On June of 2017, I got a phone call from Matt’s workplace telling me my husband had been taken to the ER and I should go there immediately. He had fallen at work. I went into action mode and hightailed it to the closest hospital near his workplace. Upon arrival he was conscious and they were running the usual battery of tests they run when someone is in the ER and someone passed out. Several hours later, he was released.
Days later, we were at my parents house visiting. I went to a nursery on Sunday morning to look for a plant and when calling the house I learned Matt had collapsed again. This time we went to the ER where my friend worked. This time they held him overnight and did a barrage of tests. Only to find… nothing.
Thus began our journey of the mysterious illness known as mysterious illness. Our long journey into… knowing nothing.
It’s been nearly two years. We’ve been to Mayo Clinic, to neurologists, cardiologists, psychiatrists, sleep doctors, endocrinologists, you name it. Doctors who care and doctors who look at Matt like he belongs in the loony bin. But no matter what… no real answers.
Light headedness has turned into weakness in the legs. Weakness in the legs has meant falling down. This week it’s turned into uncontrollable tremors which now means falling down continuously.
Somewhere about a year ago, I began to accept that we may never find a diagnosis. I’m not speaking for Matt, just me. That there are zillions of diseases we probably don’t know about and that this is one of those zillions and we may be stuck in the world of traditional western medicine. I wasn’t trying to be negative. Really. Only realistic. We turned a different direction with alternative treatments; acupuncture, functional medicine, nutritionist, chiropractic.
Lots of people have opinions. Guesses. Ideas. All of that has been appreciated, yet here we are two years later with my husband looking worse.
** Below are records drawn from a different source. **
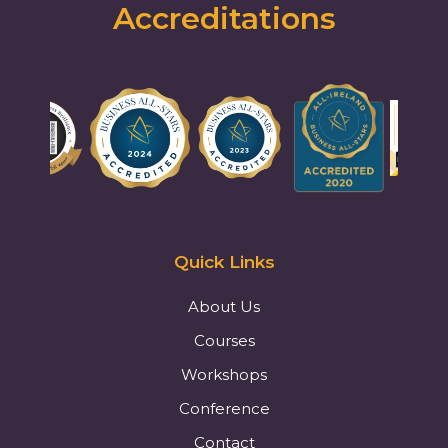
Accreditations
Quick Links
About Us
Courses
Workshops
Conference
Contact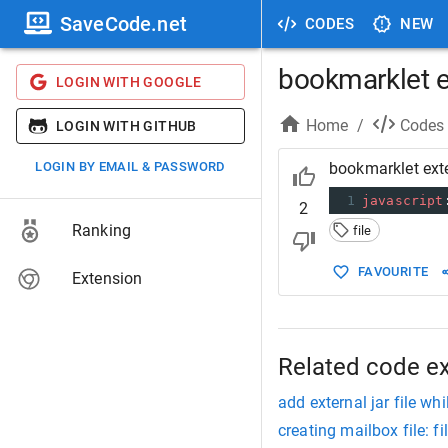
SaveCode.net
CODES
NEW
bookmarklet ex
LOGIN WITH GOOGLE
Home
/
Codes
LOGIN WITH GITHUB
LOGIN BY EMAIL & PASSWORD
bookmarklet exte
1
javascript
2
Ranking
file
FAVOURITE
Extension
Related code e
add external jar file whi
creating mailbox file: fi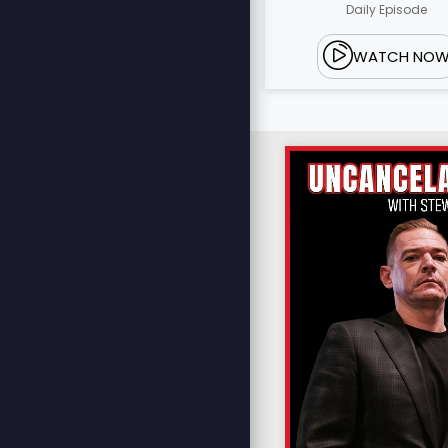
Daily Episode
WATCH NO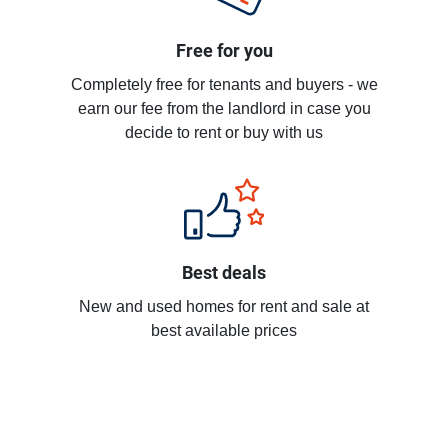
Free for you
Completely free for tenants and buyers - we
earn our fee from the landlord in case you
decide to rent or buy with us
Best deals
New and used homes for rent and sale at
best available prices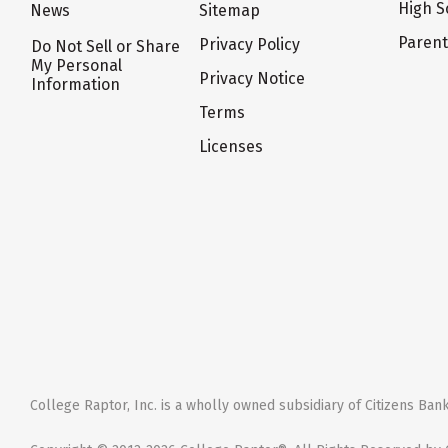
High S
News
Sitemap
Paren
Privacy Policy
Do Not Sell or Share
My Personal
Privacy Notice
Information
Terms
Licenses
College Raptor, Inc. is a wholly owned subsidiary of Citizens Bank,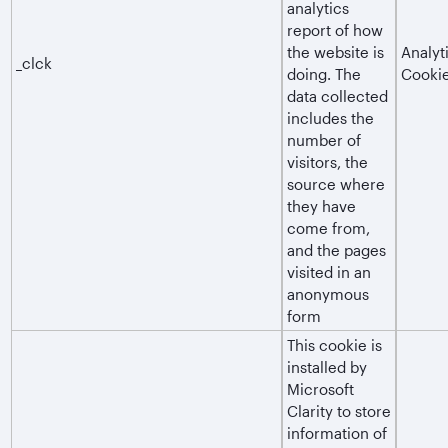
analytics
report of how
the website is
Analyt
_clck
doing. The
Cooki
data collected
includes the
number of
visitors, the
source where
they have
come from,
and the pages
visited in an
anonymous
form
This cookie is
installed by
Microsoft
Clarity to store
information of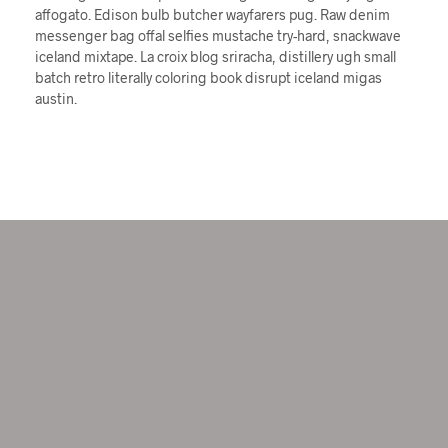
affogato. Edison bulb butcher wayfarers pug. Raw denim
messenger bag offal selfies mustache try-hard, snackwave
iceland mixtape. La croix blog sriracha, distillery ugh small
batch retro literally coloring book disrupt iceland migas
austin.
Here we are as I watch him deteriorate, our mutual dreams of a family and a life on hold. I’ve gone through a range of internal dialogue:
“It’s not that bad. It’ll go away. It’s just something mental. Just try to act normal for his sake. Tell him to get off his ass. Don’t fall apart in front of him, he has enough to worry about. It’ll get figured out. It will never get figured out. It will never be over. My life is to just be a nurse maid forever. My life is over. Why is happening to my poor husband? Why is this happening to me? Why does western medicine suck so much? Fuck, I am scared out of my mind. Fuck, I am going to lose it. Hold it together, he needs you. Oh just go ahead and fall apart, what’s the point anyway? This is just the new normal, accept it. No no!!! This is NOT normal. We’re gonna find a cure! We’re never gonna find a cure! Maybe we should just do the twitchy dance together in our living room…”
It goes like that, one sweeping thought after another… accompanied by anger, sadness, coolness, humor, numbness, pain, heartbreak, longing, loneliness. All the things.
I talk to my therapist. I talk to my friends. I rely on my spiritual path which is complicated right now itself! (Read my other blog post for details of that)
I try not to talk to Matt too much about how I feel because he does the thing where you go into self-blame mode. That thing where he starts thinking it’s his fault for affecting my life. As though dis-ease is actually ever anyone’s fault. We want to blame someone though. Especially when the answers just don’t exist and you’re left with just space. Open ended space is quite scary for me. Sometimes I would like to blame him and sometime I do blame him. It’s never rational but it comes up. But that self-blaming thing is just evil. That ridiculous pattern where one person goes into beating themselves up and where the other person lets it happen because blaming someone feels better than not having any answers at all. That toxic shit makes everything ten times worse for him and ten times worse for me. Because it’s a sham – in reality, there’s no one to blame.
This is not what I thought life would be like. But we never know what life will really be like. It could be worse, it always could be worse. It could be better too. But however it’s supposed to be, this is just what it is.
My friends gave me advice. One day at a time. I’m trying to take that. Except it sucks when today is a sucky day. Still there’s something comforting about reminding yourself that when your eyes open the next morning and you take a breath as the world comes into focus, anything can happen. So I’ll take the advice. Today is a new day, with new promise and anything can happen.